▶ _Brief_:
Would you repeat the data below exactly, taking out the images?

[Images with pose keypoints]
════

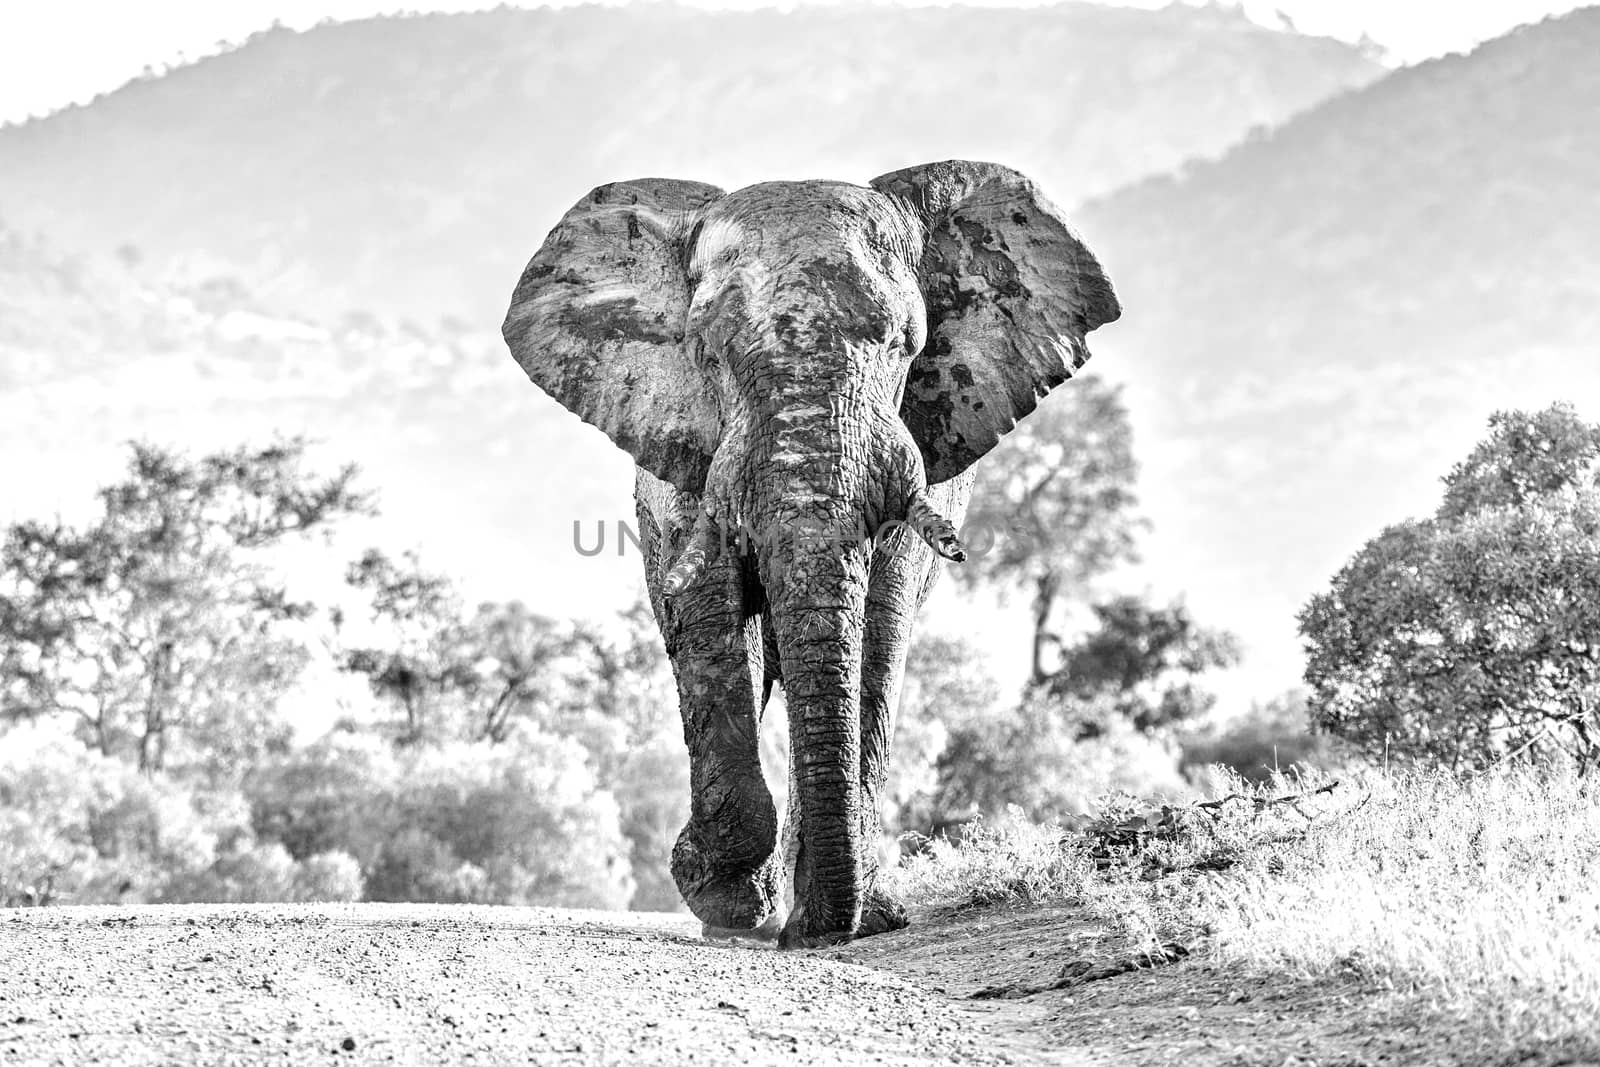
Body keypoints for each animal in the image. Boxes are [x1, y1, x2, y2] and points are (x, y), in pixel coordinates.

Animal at [505, 156, 1120, 940]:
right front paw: (726, 896)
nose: (821, 925)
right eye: (706, 349)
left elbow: (877, 633)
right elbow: (712, 626)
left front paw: (850, 919)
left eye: (906, 345)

════

▶ _Answer below_:
Body keypoints for each animal in the image. Boxes are [x1, y1, x2, y2] and points are (x, y), in pixel coordinates.

Animal at [505, 156, 1120, 940]:
right front paw: (726, 896)
nose: (821, 925)
right eye: (706, 349)
left elbow: (877, 633)
right elbow: (712, 626)
left front paw: (850, 919)
left eye: (906, 345)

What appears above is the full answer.